I am trying to merge 2 dataframes, with exact matching on some columns and as_of
matching on some other column (typically a date). The intention is very well described in this post (I'll copy paste the main content below):
Pandas: Approximate join on one column, exact match on other columns
The post above was answered ; only it dates back from 2016, before the introduction of pandas.merge_asof
. I believe there can be an easier answer now that it's been released. Brutal approach would be to merge as_of for each group of rows with the same values for the cols on which I want to merge exactly on. But is there a more elegant version?

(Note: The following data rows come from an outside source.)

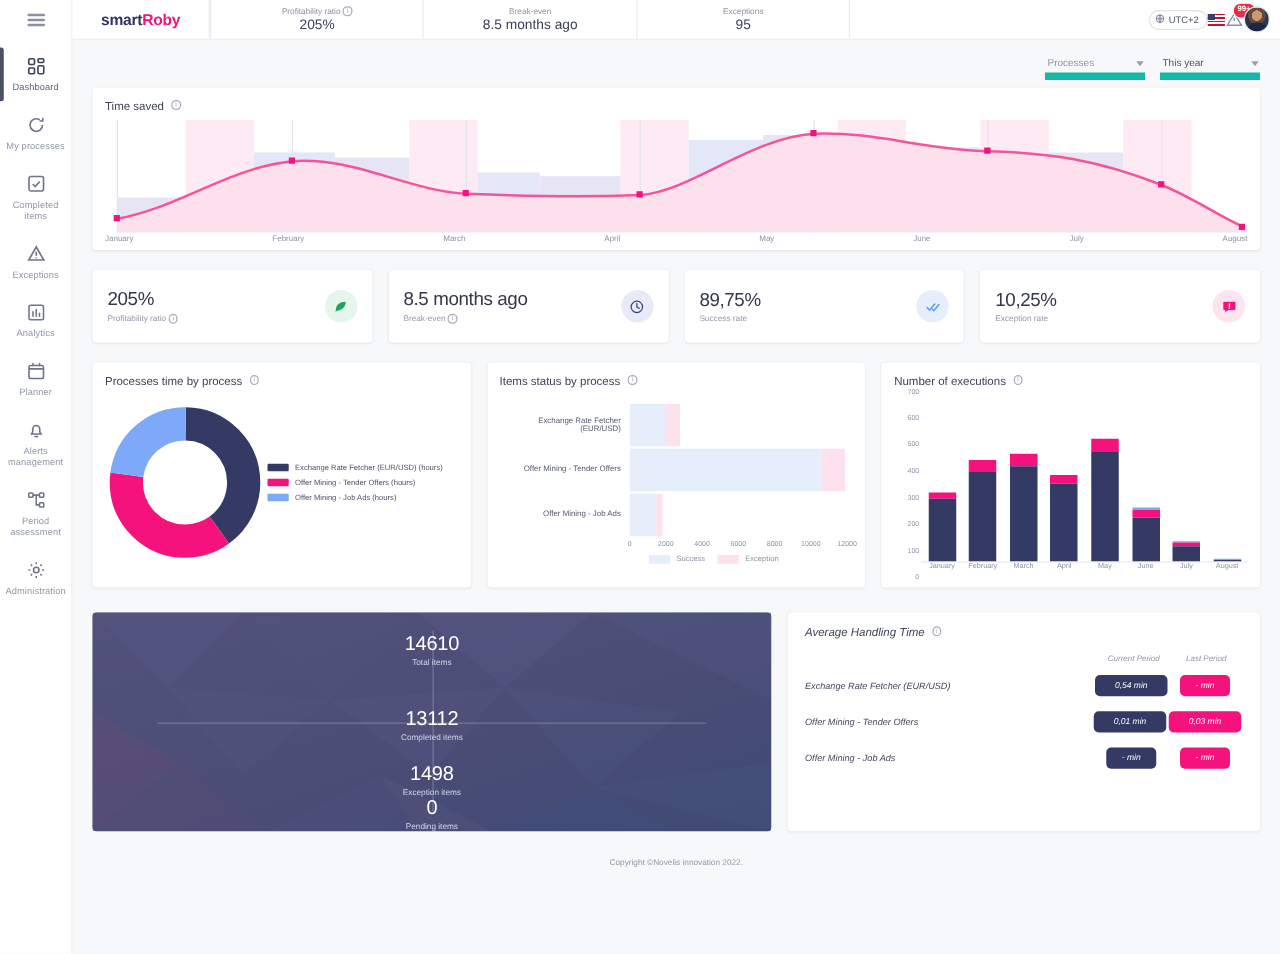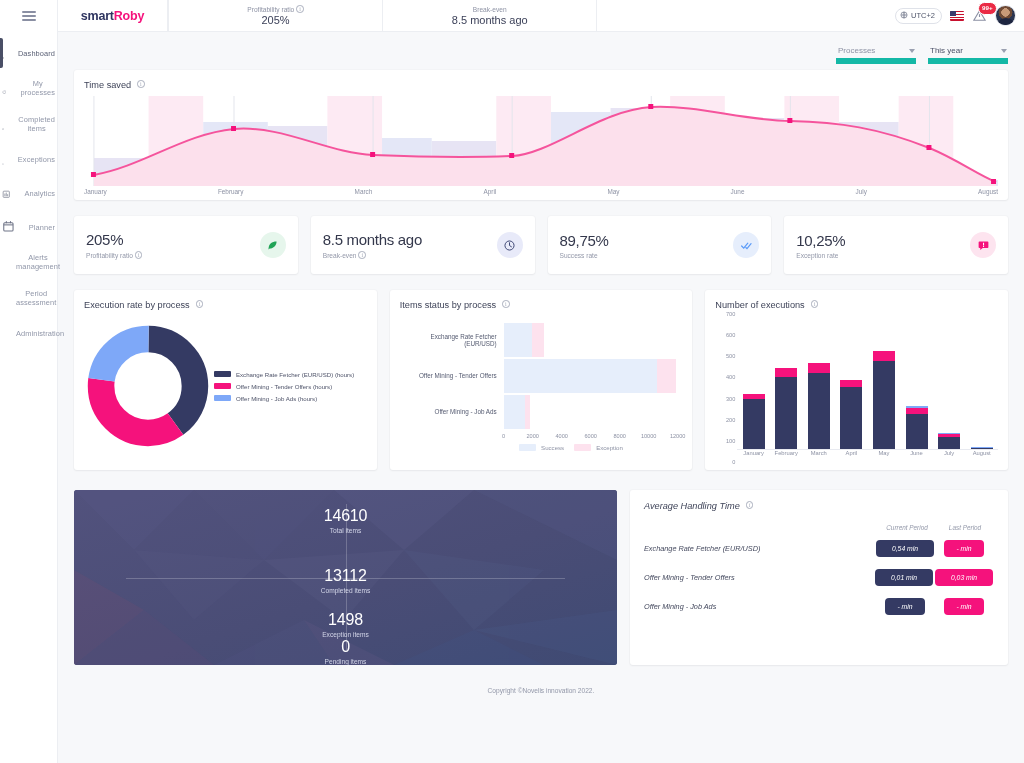--- a/index.html
+++ b/index.html
@@ -27,21 +27,21 @@
     background: #8a8fa3; border-radius: 1px;
   }
   .hamburger i:nth-child(1){ top: 0; }
   .hamburger i:nth-child(2){ top: 4.2px; }
   .hamburger i:nth-child(3){ top: 8.4px; }
 
   .nav { width: 100%; padding-top: 4px; }
   .nav-item {
     position: relative; width: 100%;
     padding: 9px 2px 9px 2px;
-    display: flex; flex-direction: row; align-items: center; gap: 14px;
+    display: flex; flex-direction: column; align-items: center; gap: 4px;
     cursor: pointer; text-decoration: none;
   }
   .nav-item .ico { width: 16px; height: 16px; color: #6f7487; display:block; }
   .nav-item .lbl {
     font-size: 7.4px; line-height: 9px; color: #9096a8;
     text-align: center; letter-spacing: .1px; max-width: 54px;
   }
   .nav-item.active::before {
     content: ""; position: absolute; left: 0; top: 2px; bottom: 2px;
     width: 3px; background: #4a4f66; border-radius: 0 2px 2px 0;
@@ -72,21 +72,21 @@
     border-right: 1px solid #eceef2;
   }
   .kpi-cell:first-child { border-left: 1px solid #eceef2; }
   .kpi-cell .k-lab {
     font-size: 6.6px; color: #8d92a4; display: flex; align-items: center; gap: 2px;
   }
   .kpi-cell .k-val { font-size: 11px; color: #3c4159; }
   .kpi-spacer { flex: 1.35 1 0; }
 
   .top-right {
-    display: flex; align-items: center; gap: 8px; padding: 0 8px 0 10px;
+    display: flex; align-items: center; padding: 0 8px 0 10px;
   }
   .tz-chip {
     display: flex; align-items: center; gap: 3px;
     border: 1px solid #dfe2e9; border-radius: 9px;
     padding: 2px 6px 2px 4px; background: #fff;
     font-size: 7.5px; color: #4e5469; cursor: pointer;
   }
   .flag { width: 14px; height: 10px; border-radius: 1px; overflow: hidden; position: relative; cursor: pointer; }
   .flag .stripes { position:absolute; inset:0;
     background: repeating-linear-gradient(#c8102e 0 1.4px, #ffffff 1.4px 2.8px); }
@@ -396,20 +396,24 @@
         <div class="kpi-cell">
           <div class="k-lab">
             <span>Profitability ratio</span>
             <span class="info-ico">i</span>
           </div>
           <div class="k-val">205%</div>
         </div>
         <div class="kpi-cell">
           <div class="k-lab">Break-even</div>
           <div class="k-val">8.5 months ago</div>
+        </div>
+        <div class="kpi-cell">
+          <div class="k-lab">Exceptions</div>
+          <div class="k-val">95</div>
         </div>
         <div class="kpi-spacer"></div>
       </div>
 
       <div class="top-right">
         <div class="tz-chip">
           <span>
             <svg viewBox="0 0 12 12" width="8" height="8" fill="none" stroke="#6b7185" stroke-width="1">
               <circle cx="6" cy="6" r="4.6"></circle>
                 <path d="M1.4 6h9.2M6 1.4c1.6 1.5 1.6 7.7 0 9.2M6 1.4C4.4 2.9 4.4 9.1 6 10.6"></path>
@@ -573,21 +577,21 @@
               <rect x="7.4" y="8.6" width="1.3" height="1.2" fill="#fff"></rect>
             </svg>
           </div>
         </div>
       </section>
 
       <section class="charts-row">
 
         <div class="card chart-card">
           <div class="card-title">
-            <span>Execution rate by process</span>
+            <span>Processes time by process</span>
             <span class="info-ico">i</span>
           </div>
           <div class="donut-body">
             <div class="donut-wrap">
               <svg viewBox="0 0 42 42" width="124" height="124">
                 <circle cx="21" cy="21" r="15.9" fill="none" stroke="#343a63" stroke-width="9" stroke-dasharray="40 60" stroke-dashoffset="25"></circle>
                 <circle cx="21" cy="21" r="15.9" fill="none" stroke="#f5127c" stroke-width="9" stroke-dasharray="37 63" stroke-dashoffset="-15"></circle>
                 <circle cx="21" cy="21" r="15.9" fill="none" stroke="#7ea8f8" stroke-width="9" stroke-dasharray="23 77" stroke-dashoffset="-52"></circle>
               </svg>
             </div>

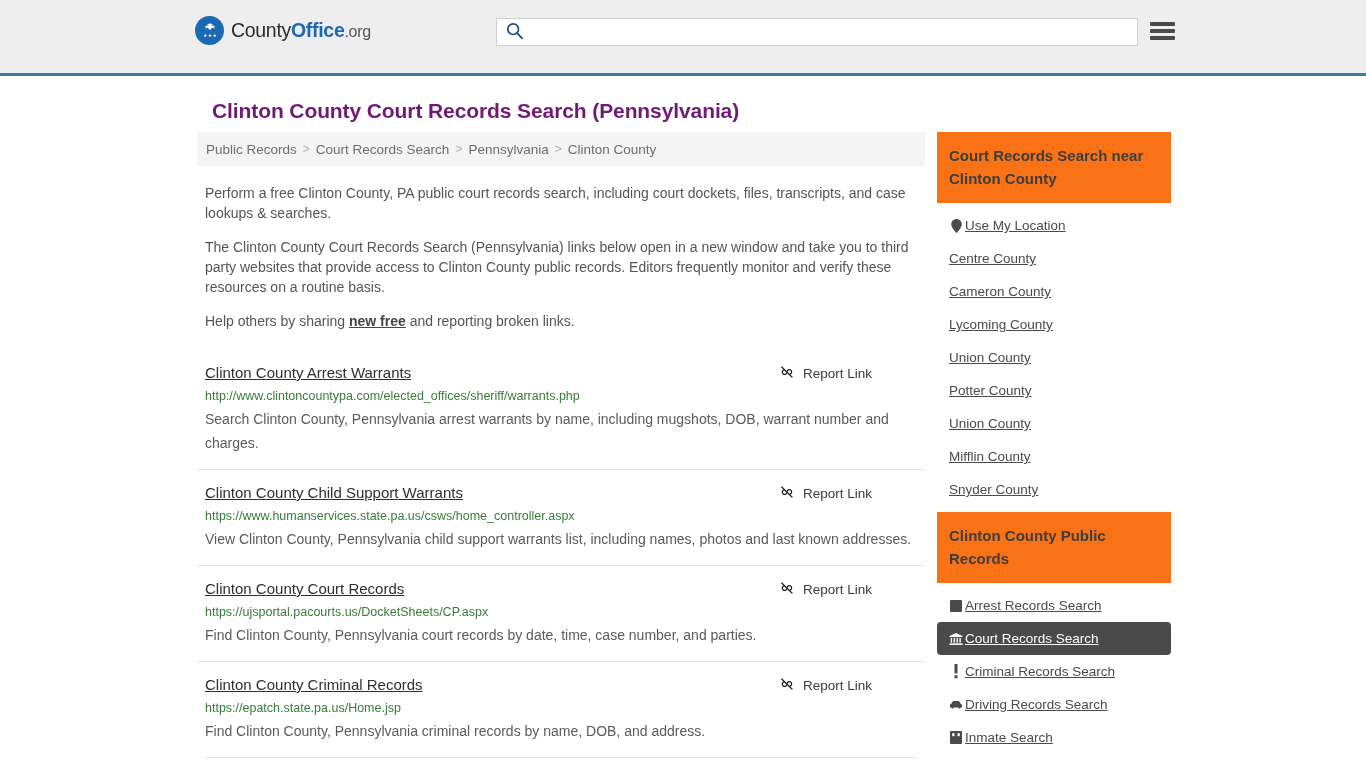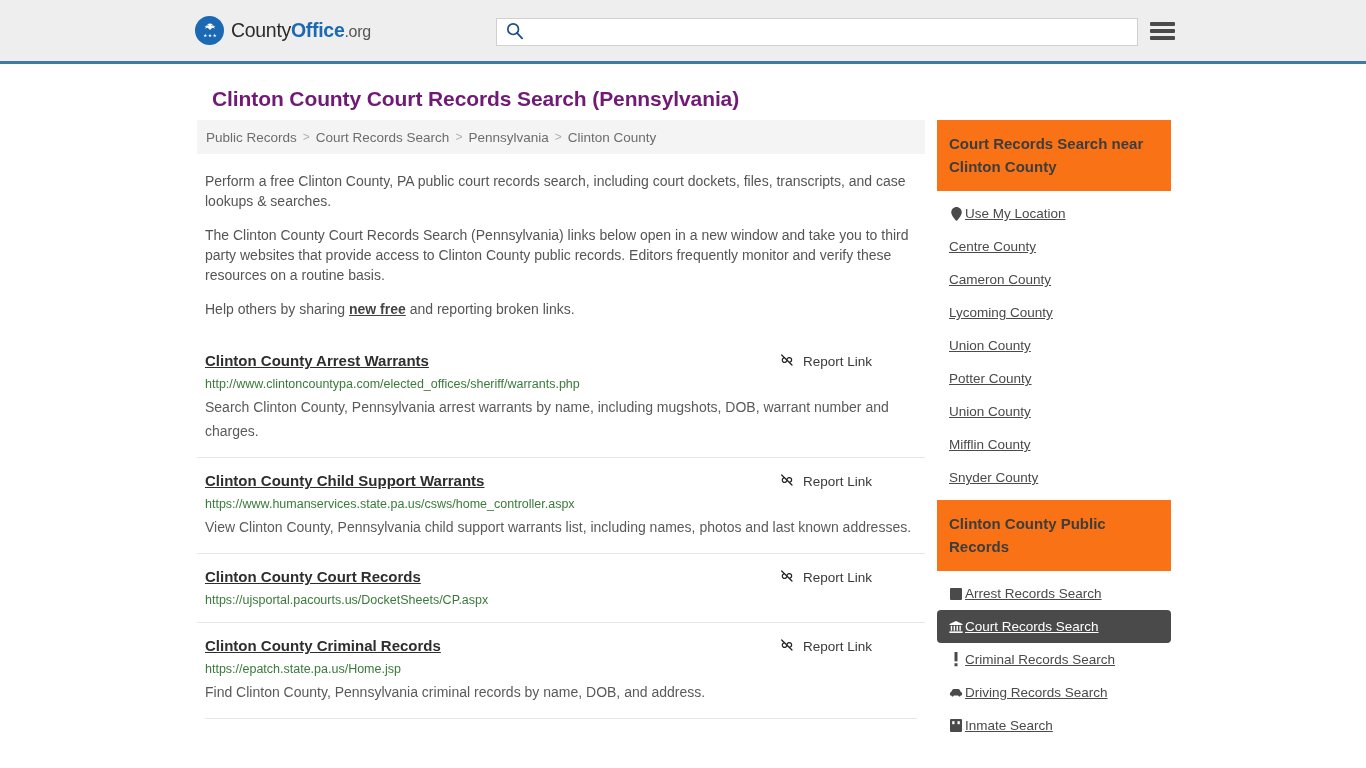--- a/index.html
+++ b/index.html
@@ -7,21 +7,21 @@
   html, body {
     margin: 0; padding: 0;
     width: 1366px; height: 768px;
     overflow: hidden;
     background: #ffffff;
     font-family: "Liberation Sans", sans-serif;
   }
 
   
   .site-header {
-    height: 64px;
+    height: 76px;
     background: #eeeeee;
     border-bottom: 3px solid #3d7ba6;
     display: flex;
     align-items: center;
     position: relative;
   }
   .logo-wrap {
     position: absolute;
     left: 195px;
     top: 16px;
@@ -174,21 +174,21 @@
     position: relative;
   }
   .result:first-child { border-top: none; padding-top: 10px; }
   .result-head {
     display: flex;
     justify-content: space-between;
     align-items: flex-start;
   }
   .result-title {
     font-size: 15px;
-    font-weight: bold;
+    font-weight: normal;
     color: #2e2e2e;
     text-decoration: underline;
     margin: 0;
     line-height: 19px;
   }
   .report-link {
     display: flex;
     align-items: center;
     gap: 8px;
     font-size: 13.5px;
@@ -357,20 +357,21 @@
               <svg width="16" height="16" viewBox="0 0 18 18" aria-hidden="true">
                 <path d="M3 3.4l11.6 11.3" stroke="#222" stroke-width="1.4" stroke-linecap="round" fill="none"></path>
                 <path d="M5.6 6.6a2.6 2.6 0 1 0 3.2 3.2" stroke="#222" stroke-width="1.4" fill="none" stroke-linecap="round"></path>
                 <path d="M12.3 11.4a2.6 2.6 0 1 0-3.2-3.2" stroke="#222" stroke-width="1.4" fill="none" stroke-linecap="round"></path>
               </svg>
             </span>
             <span>Report Link</span>
           </a>
         </div>
         <div class="result-url">https://ujsportal.pacourts.us/DocketSheets/CP.aspx</div>
+        <div class="result-desc">Find Clinton County, Pennsylvania court records by date, time, case number, and parties.</div>
       </div>
 
       <div class="result">
         <div class="result-head">
           <a class="result-title" href="#">Clinton County Criminal Records</a>
           <a class="report-link" href="#">
             <span>
               <svg width="16" height="16" viewBox="0 0 18 18" aria-hidden="true">
                 <path d="M3 3.4l11.6 11.3" stroke="#222" stroke-width="1.4" stroke-linecap="round" fill="none"></path>
                 <path d="M5.6 6.6a2.6 2.6 0 1 0 3.2 3.2" stroke="#222" stroke-width="1.4" fill="none" stroke-linecap="round"></path>

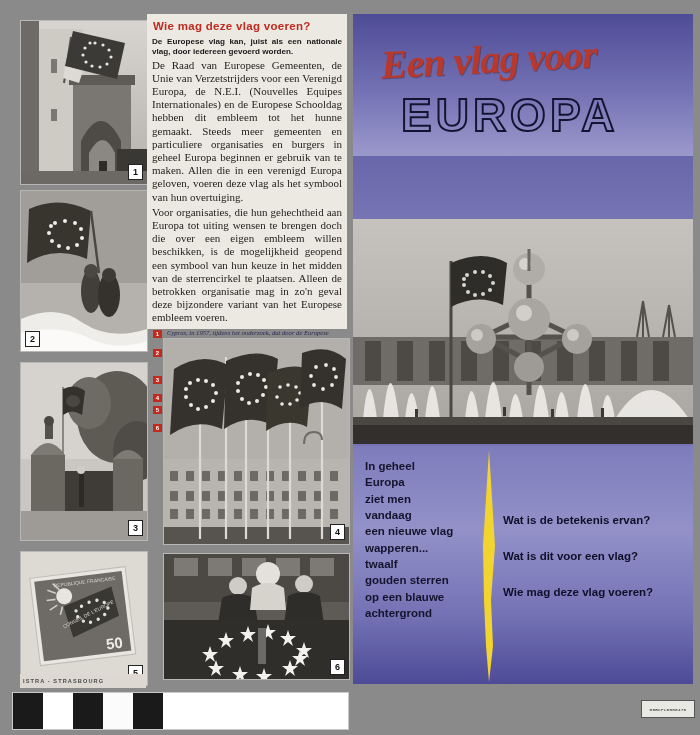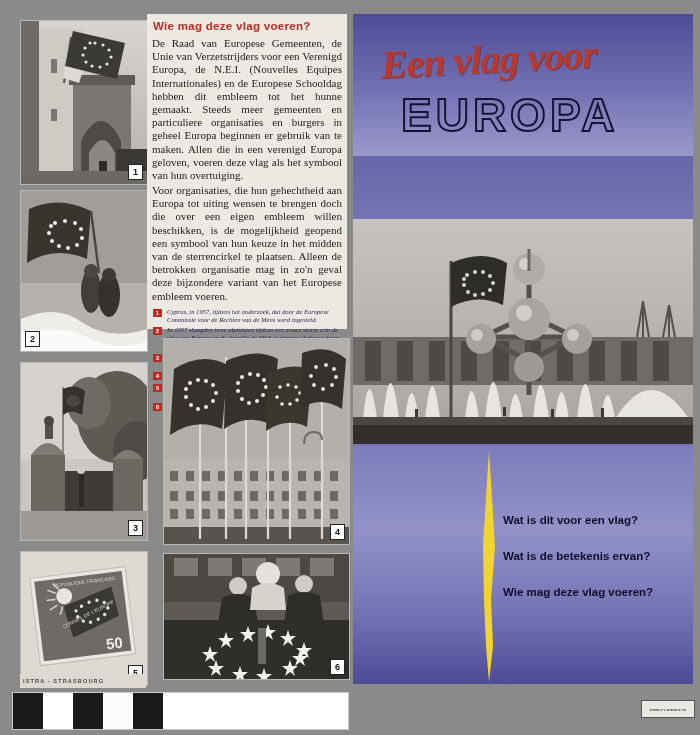--- a/index.html
+++ b/index.html
@@ -229,20 +229,21 @@
           </g>
         </svg>
         <div class="num">5</div>
       </div>
 
       <div class="caption-strip">ISTRA - STRASBOURG</div>
     </div>
 
     <div class="col-text">
       <div class="hdr">Wie mag deze vlag voeren?</div>
+      <div class="lead">De Europese vlag kan, juist als een nationale vlag, door iedereen gevoerd worden.</div>
       <div class="body-txt">
         <p>De Raad van Europese Gemeenten, de Unie van Verzetstrijders voor een Verenigd Europa, de N.E.I. (Nouvelles Equipes Internationales) en de Europese Schooldag hebben dit embleem tot het hunne gemaakt. Steeds meer gemeenten en particuliere organisaties en burgers in geheel Europa beginnen er gebruik van te maken. Allen die in een verenigd Europa geloven, voeren deze vlag als het symbool van hun overtuiging.</p>
         <p>Voor organisaties, die hun gehechtheid aan Europa tot uiting wensen te brengen doch die over een eigen embleem willen beschikken, is de mogelijkheid geopend een symbool van hun keuze in het midden van de sterrencirkel te plaatsen. Alleen de betrokken organisatie mag in zo'n geval deze bijzondere variant van het Europese embleem voeren.</p>
       </div>
       <div class="caps">
         <div class="cap">
           <span class="bullet">1</span>
           <span class="ctext">Cyprus, in 1957, tijdens het onderzoek, dat door de Europese Commissie voor de Rechten van de Mens werd ingesteld.</span>
         </div>
         <div class="cap">
@@ -509,28 +510,40 @@
           <g fill="#3a3834">
             <rect x="150" y="188" width="3" height="9"></rect>
               <rect x="198" y="190" width="3" height="8"></rect>
             <rect x="62" y="190" width="3" height="8"></rect>
               <rect x="248" y="189" width="3" height="9"></rect>
           </g>
         </svg>
       </div>
 
       <div class="lower">
+        <div class="leftcol">
+          <div>In geheel</div>
+          <div>Europa</div>
+          <div>ziet men</div>
+          <div>vandaag</div>
+          <div>een nieuwe vlag</div>
+          <div>wapperen...</div>
+          <div>twaalf</div>
+          <div>gouden sterren</div>
+          <div>op een blauwe</div>
+          <div>achtergrond</div>
+        </div>
 
         <svg class="flame" viewBox="0 0 20 232">
           <polygon points="10,0 16,96 12,150 14,196 10,232 7,196 5,150 4,96" fill="#f2d430"></polygon>
         </svg>
 
         <div class="rightcol">
+          <div>Wat is de betekenis ervan?</div>
           <div>Wat is dit voor een vlag?</div>
-          <div>Wat is de betekenis ervan?</div>
           <div>Wie mag deze vlag voeren?</div>
         </div>
       </div>
     </div>
 
   </div>
 
   <div class="calib">
     <i style="width:30px;background:#1a1a1a;"></i>
     <i style="width:30px;background:#ffffff;"></i>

Precise description of desired input and outputs:
Inputs
df1 = pd.DataFrame({'index': ['a1','a2','a3','a4'], 'col1': ['1232','432','432','123'], 'col2': ['asd','dsa12','dsa12','asd2'], 'col3': ['1','2','2','3'], 'date': ['2010-01-23','2016-05-20','2010-06-20','2008-10-21'],}).set_index('index')
df1
Out[430]:
col1 col2 col3 date
index
a1 1232 asd 1 2010-01-23
a2 432 dsa12 2 2016-05-20
a3 432 dsa12 2 2010-06-20
a4 123 asd2 3 2008-10-21
df2 = pd.DataFrame({'index': ['b1','b2','b3','b4'], 'col1': ['132','432','432','123'], 'col2': ['asd','dsa12','dsa12','sd2'], 'col3': ['1','2','2','3'], 'date': ['2010-01-23','2016-05-23','2010-06-10','2008-10-21'],}).set_index('index')
df2
Out[434]:
col1 col2 col3 date b_col
index
b1 132 asd 1 2010-01-23 1
b2 432 dsa12 2 2016-05-23 2
b3 432 dsa12 2 2010-06-10 3
b4 123 sd2 3 2008-10-21 4
Outputs:
col1 col2 col3 date b_col
index
a2 432 dsa12 2 2016-05-20 2
a3 432 dsa12 2 2010-06-20 3
NOTE 1: the reason why I need to do this is that I need something like groupby(...)[...].rolling(...).transform(...)
with latency which doesn't seem to exist yet, unless I am missing something?
NOTE 2: I want to avoid computing all couples and then filtering as the dataframe may get too big.